Die Untersuchungen haben ergeben, dass es sich um die Knochen von Föten oder Kindern handelt, die unmittelbar nach der Geburt oder in den ersten beiden Lebensjahren verstorben sind. Nur selten sind Knochen älterer Kinder zu finden. Die Überreste der Kinder wurden oft begleitet von denen kleiner Tiere wie Vögel und/oder Lämmer.
All dies belegt, dass der Tophet lediglich eine Bestattungsstätte war. Die hohe Kindersterblichkeit in dieser Epoche hätte außerdem eine systematische Eliminierung von Kindern absurd gemacht.
Andererseits ist es wahrscheinlich, dass die Phönizier und die Karthager, wie viele antike Völker, bei besonderen und schweren Ereignissen Menschenopfer praktizierten; sie waren jedoch ausgesprochen selten und es gilt als gewiss, dass es sich um Kinderopfer handelte.
Neben den Urnen wurden Stelen aufgestellt, Skulpturen, mit den die Eltern eines im Tophet bestatteten Kinds den Gottheiten für die Freude einer neuen Geburt dankten.
Die Stelen tauchen in Karthago gegen Ende des 7. Jahrhunderts v. Chr. auf und umfassen eine große Vielfalt von Stilen und Ikonographien. Die ersten Zeugnisse dieser Materialklasse sind einfache roh, kaum behauene Steine. Sie wurden später dann von anderen Zentren im Mittelmeerraum übernommen und in Sardinien und Sizilien tauchen sie erst im 6. Jahrhundert v. Chr. auf. (Abb. 6-7).

6-76-7
Abb. 6-7 - Stelen aus dem Tophet von Sulky. Kommunales Archäologisches Museum „F. Barreca“ (Foto von C. Olianas).

 

Was sind die Tophets?
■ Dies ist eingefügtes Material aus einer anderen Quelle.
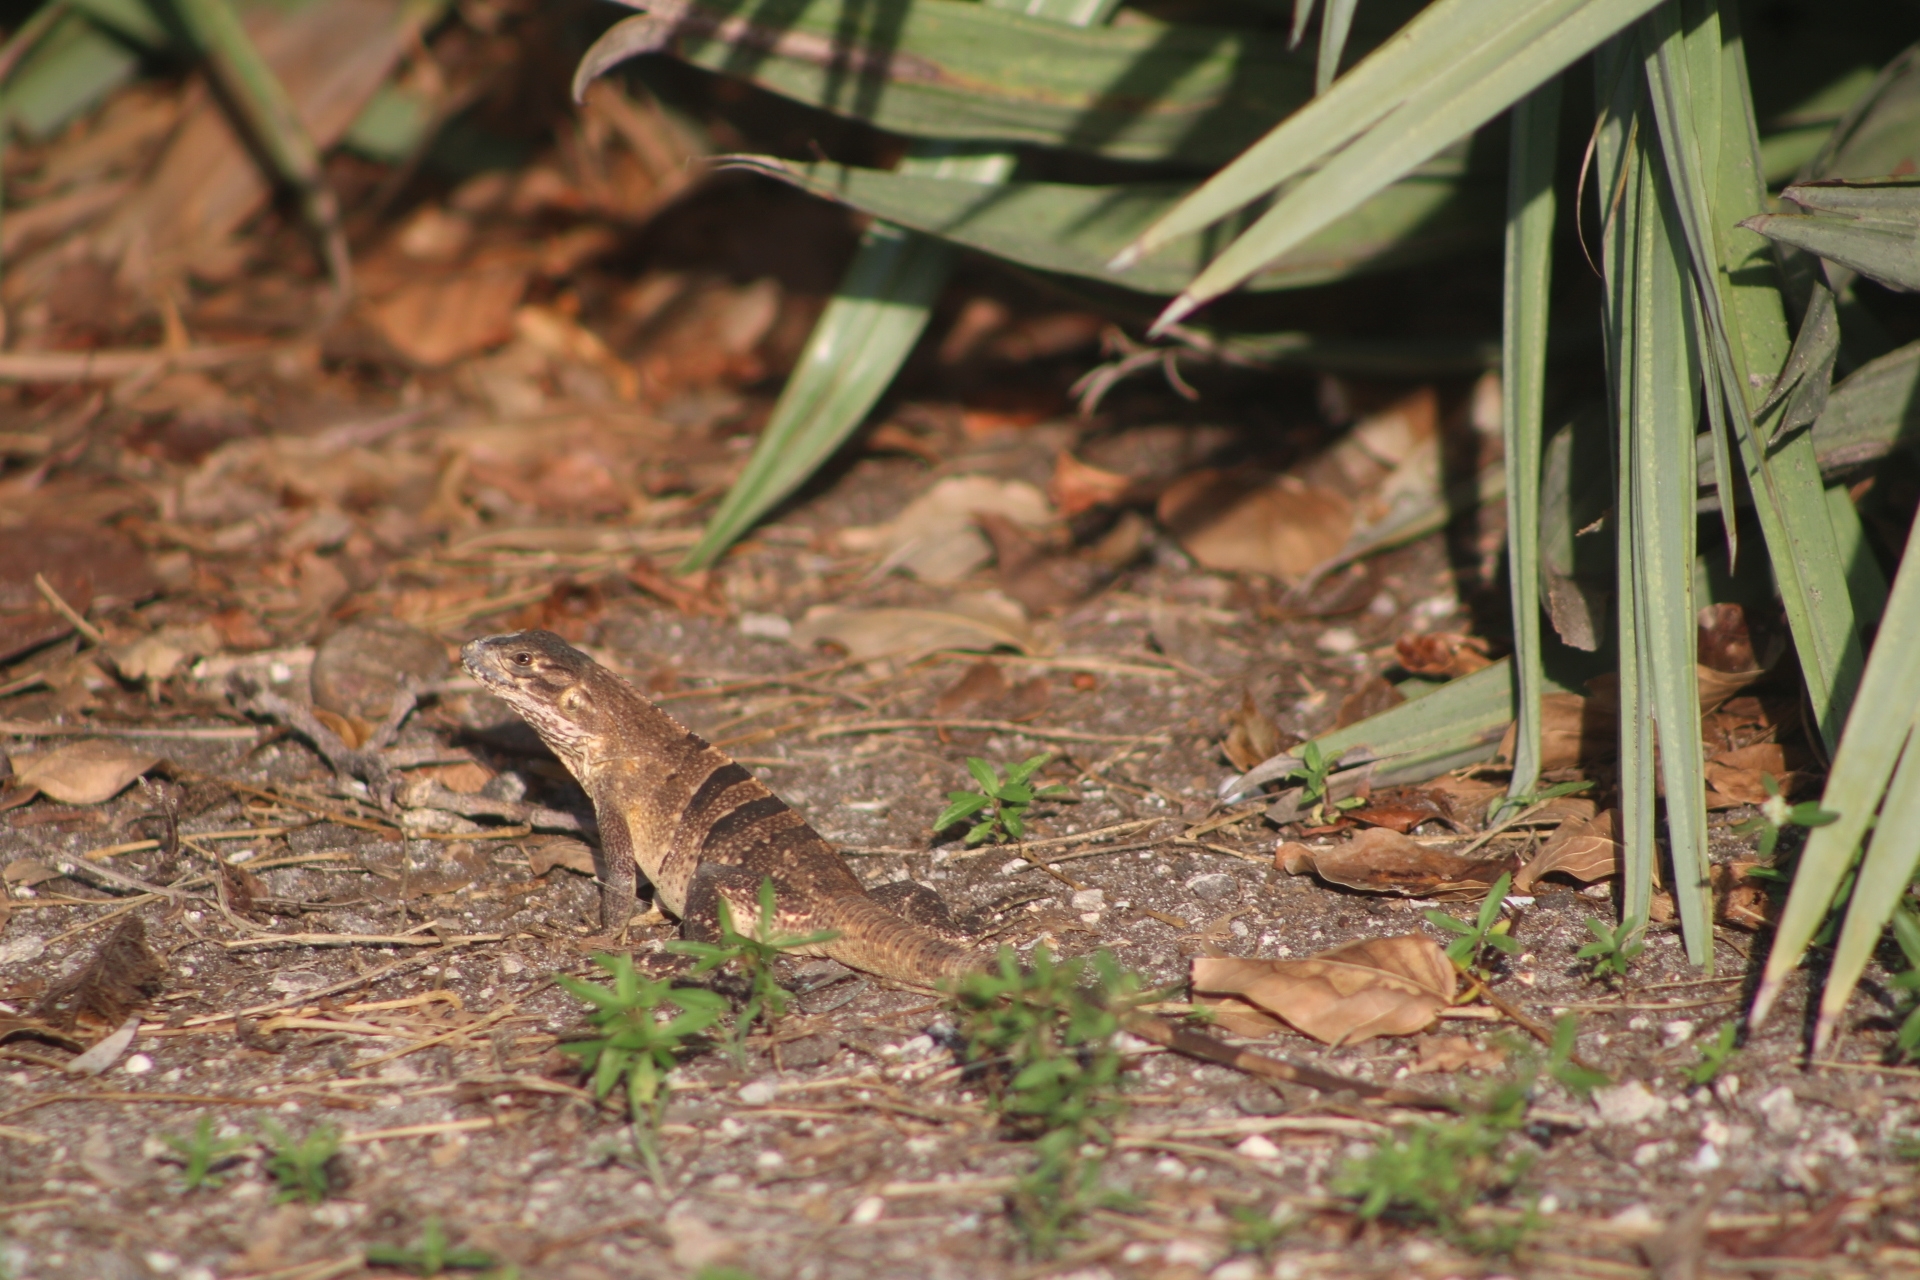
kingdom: Animalia
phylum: Chordata
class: Squamata
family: Iguanidae
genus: Ctenosaura
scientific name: Ctenosaura similis
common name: Black spiny-tailed iguana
Aus dem Vorausgehenden geht hervor, dass es sich nicht um grausame Opferstätten handelt, sondern um besondere Nekropolen und gleichzeitig Heiligtümer unter freiem Himmel, damit die Gottheiten ständig anwesend sein konnten: Sie waren Baal Hammon und Tanit geweiht und wurden von den eigentlichen Nekropole getrennt gehalten, da diese so kleinen Kindern, die in der Mehrzahl der Fälle nicht das Licht der Welt erblickt haben, einen anderen Status als die Erwachsenen hatten. Sie gehörten noch nicht der Gemeinschaft an, da sie verstorben waren, bevor sie durch einen Initiierungsritus wie der Taufe bei den Christen oder der Beschneidung bei den Moslems und Juden in die Gemeinschaft aufgenommen werden konnte, .
Nach der Auswahl der Stelle des Heiligtums wurde es nicht mehr verlegt, wie dies hingegen bei den Nekropolen für Erwachsene der Fall war. Auch in der römischen Zeit wurden die Tophets noch respektiert und genutzt, wie dies in Karthago der Fall war, wobei Saturn die traditionelle Gottheit Baal Hammon nach und nach überlagerte, was nahelegt, das dieser Ort eine besondere Bedeutung hatte.

Bibliografia

  • P. BARTOLONI, Il museo archeologico comunale “F. Barreca” di Sant’Antioco, Sassari 2007.
  • M. GRAS, P. ROUILLARD, J. TEIXIDOR, L’Universe phénicienne, Paris 1995.
  • C. TRONCHETTI, S. Antioco, Sassari 1989.